Eine Erledigung kann gegenüber dem Gemeinschuldner, dem in den die Masse betreffenden Angelegenheiten gemäß § 1 Abs. 1 KO die Verfügungsfähigkeit entzogen ist, nicht wirksam erlassen werden. Eine wirksame Erledigung ist daher an den Masseverwalter und nicht an den Gemeinschuldner zu richten und dem Masseverwalter zuzustellen. Eine an "Herrn [Gemeinschuldner] z.H. Herrn [Masseverwalter]" adressierte Erledigung ist nicht an den Masseverwalter sondern an den Gemeinschuldner gerichtet (VwGH 2. 3. 2006, 2006/15/0087). Durch die bloße Zustellung der an den Gemeinschuldner gerichteten Erledigung an den Masseverwalter wird sie dem Masseverwalter gegenüber nicht wirksam (vgl. VwGH 18.9.2003, 2003/15/0061; 22.10.1997, 97/13/0023).

Da die als Berufungsvorentscheidung bezeichnete Erledigung des Finanzamtes an die Gemeinschuldnerin gerichtet war, liegt kein rechtswirksam erlassener Bescheid (Berufungsvorentscheidung) vor (vgl. VwGH 20.3.2003, 98/17/0319).

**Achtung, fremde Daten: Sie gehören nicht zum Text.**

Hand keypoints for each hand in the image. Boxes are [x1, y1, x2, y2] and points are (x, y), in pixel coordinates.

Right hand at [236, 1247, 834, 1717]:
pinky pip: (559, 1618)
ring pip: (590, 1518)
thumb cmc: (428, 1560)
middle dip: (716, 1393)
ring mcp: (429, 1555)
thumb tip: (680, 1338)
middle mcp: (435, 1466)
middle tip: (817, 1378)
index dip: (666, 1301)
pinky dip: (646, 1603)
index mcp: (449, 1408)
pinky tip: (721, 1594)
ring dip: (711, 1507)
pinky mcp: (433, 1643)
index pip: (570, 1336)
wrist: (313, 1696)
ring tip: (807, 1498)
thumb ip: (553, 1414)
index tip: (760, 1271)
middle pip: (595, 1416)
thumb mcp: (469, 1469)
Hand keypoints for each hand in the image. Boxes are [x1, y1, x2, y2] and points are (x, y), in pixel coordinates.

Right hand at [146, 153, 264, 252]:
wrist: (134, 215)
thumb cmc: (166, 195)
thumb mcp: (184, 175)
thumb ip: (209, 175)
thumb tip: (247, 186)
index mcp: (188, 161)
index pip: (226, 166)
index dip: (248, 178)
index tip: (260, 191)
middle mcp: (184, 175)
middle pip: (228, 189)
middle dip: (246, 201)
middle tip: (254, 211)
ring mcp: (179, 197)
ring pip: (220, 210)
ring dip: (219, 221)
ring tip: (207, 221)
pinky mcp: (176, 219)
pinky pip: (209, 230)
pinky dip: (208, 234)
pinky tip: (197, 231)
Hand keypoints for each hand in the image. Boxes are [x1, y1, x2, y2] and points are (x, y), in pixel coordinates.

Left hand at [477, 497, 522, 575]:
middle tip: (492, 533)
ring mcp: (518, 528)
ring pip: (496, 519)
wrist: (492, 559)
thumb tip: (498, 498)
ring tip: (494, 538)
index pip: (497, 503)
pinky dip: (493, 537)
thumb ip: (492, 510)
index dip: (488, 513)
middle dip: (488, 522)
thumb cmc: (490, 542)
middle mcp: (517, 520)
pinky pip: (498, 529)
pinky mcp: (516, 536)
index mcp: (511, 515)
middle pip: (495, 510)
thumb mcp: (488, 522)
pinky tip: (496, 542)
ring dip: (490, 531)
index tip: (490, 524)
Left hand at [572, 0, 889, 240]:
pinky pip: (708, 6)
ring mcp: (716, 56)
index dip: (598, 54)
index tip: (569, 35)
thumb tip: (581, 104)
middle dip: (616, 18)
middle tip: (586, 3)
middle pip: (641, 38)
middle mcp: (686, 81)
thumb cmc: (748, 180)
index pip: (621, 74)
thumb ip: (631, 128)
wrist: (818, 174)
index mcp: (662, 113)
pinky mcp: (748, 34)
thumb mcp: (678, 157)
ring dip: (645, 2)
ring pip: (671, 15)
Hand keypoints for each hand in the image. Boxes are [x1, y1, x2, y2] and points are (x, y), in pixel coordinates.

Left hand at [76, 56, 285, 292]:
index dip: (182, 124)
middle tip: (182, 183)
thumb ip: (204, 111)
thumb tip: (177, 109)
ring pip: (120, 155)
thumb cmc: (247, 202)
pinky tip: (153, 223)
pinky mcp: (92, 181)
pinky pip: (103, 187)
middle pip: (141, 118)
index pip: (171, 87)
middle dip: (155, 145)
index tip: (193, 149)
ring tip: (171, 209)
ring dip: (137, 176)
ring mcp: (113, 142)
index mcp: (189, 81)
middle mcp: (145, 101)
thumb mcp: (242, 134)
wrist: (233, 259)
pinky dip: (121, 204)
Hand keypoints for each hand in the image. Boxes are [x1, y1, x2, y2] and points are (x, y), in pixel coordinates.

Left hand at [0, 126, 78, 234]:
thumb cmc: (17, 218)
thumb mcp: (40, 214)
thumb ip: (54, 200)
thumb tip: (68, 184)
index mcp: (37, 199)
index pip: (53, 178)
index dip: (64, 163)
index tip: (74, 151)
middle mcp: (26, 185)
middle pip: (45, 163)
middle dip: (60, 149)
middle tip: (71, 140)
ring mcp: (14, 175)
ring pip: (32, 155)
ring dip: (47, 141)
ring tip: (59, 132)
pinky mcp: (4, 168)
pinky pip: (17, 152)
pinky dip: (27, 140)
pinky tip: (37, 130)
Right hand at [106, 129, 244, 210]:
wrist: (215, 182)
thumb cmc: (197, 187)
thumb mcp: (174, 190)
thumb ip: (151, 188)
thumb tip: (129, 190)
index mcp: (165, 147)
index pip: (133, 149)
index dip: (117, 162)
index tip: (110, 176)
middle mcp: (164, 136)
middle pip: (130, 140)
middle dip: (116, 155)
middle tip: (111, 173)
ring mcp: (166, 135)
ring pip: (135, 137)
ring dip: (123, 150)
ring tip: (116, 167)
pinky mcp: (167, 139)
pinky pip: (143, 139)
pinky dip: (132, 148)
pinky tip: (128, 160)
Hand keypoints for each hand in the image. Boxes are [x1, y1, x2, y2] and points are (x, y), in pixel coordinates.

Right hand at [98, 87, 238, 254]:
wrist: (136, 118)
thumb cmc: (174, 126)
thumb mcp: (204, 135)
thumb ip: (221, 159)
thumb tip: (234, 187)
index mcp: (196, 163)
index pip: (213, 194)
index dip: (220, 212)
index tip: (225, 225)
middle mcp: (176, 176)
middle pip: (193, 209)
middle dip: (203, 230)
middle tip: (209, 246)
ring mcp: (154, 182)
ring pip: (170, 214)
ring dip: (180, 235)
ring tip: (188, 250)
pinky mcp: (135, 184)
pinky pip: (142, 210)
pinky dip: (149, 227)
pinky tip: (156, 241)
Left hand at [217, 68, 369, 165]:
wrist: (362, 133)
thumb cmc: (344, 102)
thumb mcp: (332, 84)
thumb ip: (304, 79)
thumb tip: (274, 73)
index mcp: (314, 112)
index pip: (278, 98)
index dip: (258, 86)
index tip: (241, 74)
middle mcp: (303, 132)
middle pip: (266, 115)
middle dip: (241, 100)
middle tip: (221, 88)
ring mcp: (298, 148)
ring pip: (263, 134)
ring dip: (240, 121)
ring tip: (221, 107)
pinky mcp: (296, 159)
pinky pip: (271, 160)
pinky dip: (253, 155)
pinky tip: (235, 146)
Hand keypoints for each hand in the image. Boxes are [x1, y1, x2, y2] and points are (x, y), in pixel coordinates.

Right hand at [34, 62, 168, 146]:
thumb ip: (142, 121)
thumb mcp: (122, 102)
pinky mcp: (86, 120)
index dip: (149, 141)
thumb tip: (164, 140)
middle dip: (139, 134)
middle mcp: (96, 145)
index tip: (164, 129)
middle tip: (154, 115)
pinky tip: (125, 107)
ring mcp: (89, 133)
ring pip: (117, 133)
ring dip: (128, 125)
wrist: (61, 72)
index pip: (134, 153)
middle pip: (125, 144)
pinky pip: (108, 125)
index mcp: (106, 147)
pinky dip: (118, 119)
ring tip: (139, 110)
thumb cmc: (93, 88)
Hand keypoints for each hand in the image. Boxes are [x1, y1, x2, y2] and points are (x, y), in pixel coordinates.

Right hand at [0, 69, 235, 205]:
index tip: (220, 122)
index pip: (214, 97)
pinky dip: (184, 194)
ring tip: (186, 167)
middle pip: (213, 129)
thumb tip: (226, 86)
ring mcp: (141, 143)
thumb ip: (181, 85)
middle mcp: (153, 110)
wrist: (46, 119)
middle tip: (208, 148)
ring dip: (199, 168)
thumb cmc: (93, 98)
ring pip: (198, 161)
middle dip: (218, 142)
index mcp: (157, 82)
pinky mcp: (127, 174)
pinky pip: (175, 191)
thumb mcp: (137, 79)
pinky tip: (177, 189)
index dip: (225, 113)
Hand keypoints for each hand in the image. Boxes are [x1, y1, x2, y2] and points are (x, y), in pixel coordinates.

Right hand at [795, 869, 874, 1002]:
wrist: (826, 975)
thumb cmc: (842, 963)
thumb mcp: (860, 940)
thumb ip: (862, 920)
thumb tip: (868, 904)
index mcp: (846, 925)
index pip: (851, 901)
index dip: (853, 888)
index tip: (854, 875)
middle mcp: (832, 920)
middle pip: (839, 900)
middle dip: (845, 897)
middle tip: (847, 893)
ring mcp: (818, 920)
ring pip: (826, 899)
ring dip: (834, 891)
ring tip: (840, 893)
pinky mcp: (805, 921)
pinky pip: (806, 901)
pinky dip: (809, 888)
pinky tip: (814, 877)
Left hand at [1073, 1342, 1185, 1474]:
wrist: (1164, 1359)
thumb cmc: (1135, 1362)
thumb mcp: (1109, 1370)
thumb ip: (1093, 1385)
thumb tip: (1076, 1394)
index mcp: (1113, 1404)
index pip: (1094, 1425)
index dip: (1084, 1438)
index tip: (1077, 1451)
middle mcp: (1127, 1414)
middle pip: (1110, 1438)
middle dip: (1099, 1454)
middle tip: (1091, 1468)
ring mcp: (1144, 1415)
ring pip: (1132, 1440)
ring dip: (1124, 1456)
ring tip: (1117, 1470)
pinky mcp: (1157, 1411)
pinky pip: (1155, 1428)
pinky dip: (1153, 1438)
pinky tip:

Ein Vorlageantrag setzt unabdingbar eine Berufungsvorentscheidung voraus (VwGH 28.10.1997, 93/14/0146). Die Bestimmung des § 273 Abs. 2 BAO, wonach eine Berufung nicht deshalb als unzulässig zurückgewiesen werden darf, weil sie vor Beginn der Berufungsfrist eingebracht wurde, gilt mangels Verweises in § 276 Abs. 4 BAO nicht für Vorlageanträge. Vor Wirksamkeit der Berufungsvorentscheidung eingebrachte Vorlageanträge sind ohne rechtliche Wirkung (VwGH 26.6.1990, 89/14/0122; Ritz, BAO-Kommentar, § 273 Tz 24, § 276 Tz 26).

Der Vorlageantrag vom 4.4.2006 war somit als unzulässig zurückzuweisen.